А мы замолкаем… Только я продолжаю:
– А нах?
– В городе носить буду! На ремень надену!
– Встречу в городе – уебу лопаткой, – Буденный не смотрит на пацана. Он макает хлеб в горячий жир тушенки. Потом утирает подбородок и повторяет: – Уебу. Понял?
– А чо? А? – удивляется пацан.
– Ничо а, блять ты такая. Просто так.
– Нацик, что ли? – спокойно говорит Еж, хрумкая галетой. Когда Еж спокоен – жди беды.
Парень вдруг теряется.
– Нацик… – констатирует факт Юди. – Тут его прикопаем или?
– Оглянись, что видишь вокруг? – это уже я подал голос.
– Ээээ… Поле.
– А кто на нем лежит?
– Мы вот сейчас лежим…
– Идиот ты, – говорит Дембель.
Я продолжаю разговор, не обращая внимания на реплики:
– Бойцы тут лежат. Русские бойцы. Так?
– Ну… Да…
– А ты хочешь носить пряжку немца, который этих бойцов убивал? Что бы они, эти бойцы, с тобой сделали, если бы встретили в Кирове сорок второго?

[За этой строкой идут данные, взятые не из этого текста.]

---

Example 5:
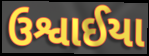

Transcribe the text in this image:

ઉશ્વાઈયા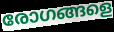
രോഗങ്ങളെ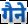
गैने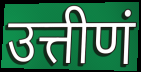
उत्तीणं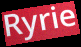
RyrieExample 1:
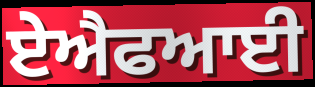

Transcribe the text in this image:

ਏਐਫਆਈ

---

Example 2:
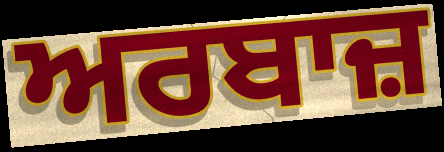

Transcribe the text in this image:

ਅਰਬਾਜ਼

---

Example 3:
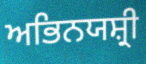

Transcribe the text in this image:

ਅਭਿਨਯਸ਼੍ਰੀ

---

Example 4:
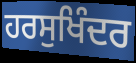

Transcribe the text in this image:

ਹਰਸੁਖਿੰਦਰ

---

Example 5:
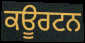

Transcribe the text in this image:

ਕਊਰਟਨ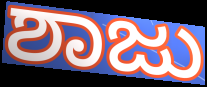
ಶಾಜುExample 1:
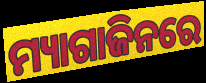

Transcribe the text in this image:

ମ୍ୟାଗାଜିନରେ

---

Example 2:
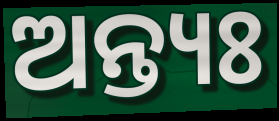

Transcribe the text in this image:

ଅନ୍ତ୍ୟଃ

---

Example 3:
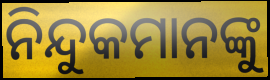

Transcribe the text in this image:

Молчание. Только ложки скребут по банкам.
– Позже прикопаем. После захоронения, – опять вздыхает Юди. – И билет сдадим. А бабло пропьем!
Васька ухмыляется. Найти эту пряжку тут – дело тяжелое. А носить ее… Последнее дело.

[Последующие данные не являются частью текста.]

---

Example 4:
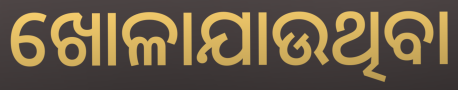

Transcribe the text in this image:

ଖୋଳାଯାଉଥିବା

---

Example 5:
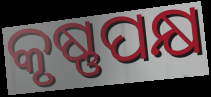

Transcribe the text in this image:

କୃଷ୍ଣପକ୍ଷ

И, конечно же, начинаем спорить.
Спорить о том, что видим вокруг.
О том, что нужно ли было класть солдат в этих болотах? Так ли был бессмыслен Невский пятачок? Может быть, стоило просто держать оборону, дожидаясь побед под Сталинградом?

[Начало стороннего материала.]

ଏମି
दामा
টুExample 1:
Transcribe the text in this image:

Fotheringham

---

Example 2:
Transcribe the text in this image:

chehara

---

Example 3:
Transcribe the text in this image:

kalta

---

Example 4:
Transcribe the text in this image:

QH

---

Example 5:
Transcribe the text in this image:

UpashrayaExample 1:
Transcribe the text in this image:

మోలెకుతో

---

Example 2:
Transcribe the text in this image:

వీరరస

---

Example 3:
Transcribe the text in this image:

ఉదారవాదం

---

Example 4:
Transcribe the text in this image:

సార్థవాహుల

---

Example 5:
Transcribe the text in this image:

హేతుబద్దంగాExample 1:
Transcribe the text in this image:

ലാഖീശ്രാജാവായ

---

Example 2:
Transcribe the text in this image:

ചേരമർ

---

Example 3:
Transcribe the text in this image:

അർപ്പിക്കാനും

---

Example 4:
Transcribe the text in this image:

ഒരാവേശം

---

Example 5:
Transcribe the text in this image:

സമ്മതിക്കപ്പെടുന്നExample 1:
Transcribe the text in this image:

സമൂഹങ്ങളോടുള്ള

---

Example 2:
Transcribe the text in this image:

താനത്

– Немцы бы оттащили отсюда резервы, и тогда можно было бы прорывать. Ведь в итоге так и получилось!
– Ага… Получилось бы… Это кто ж в августе сорок второго года знал о Сталинградской победе? Немцы были так уверены в своей победе на юге, что одиннадцатую армию фон Манштейна перекинули не на юг, а именно сюда. Под Питер. И если бы наши тут просто сидели в болотах, что бы было?
– И что? Потерь бы было меньше!
Я не выдерживаю и вставляю свои пять копеек:
– А то же самое, что и во Франции. Сидели себе за линией Мажино – в футбол гоняли. Потери были минимальны. Какого-то капрала шлепнули через два месяца после начала войны. Немцы, наверное, долго извинялись перед родственниками. А потом раз! И нет Франции.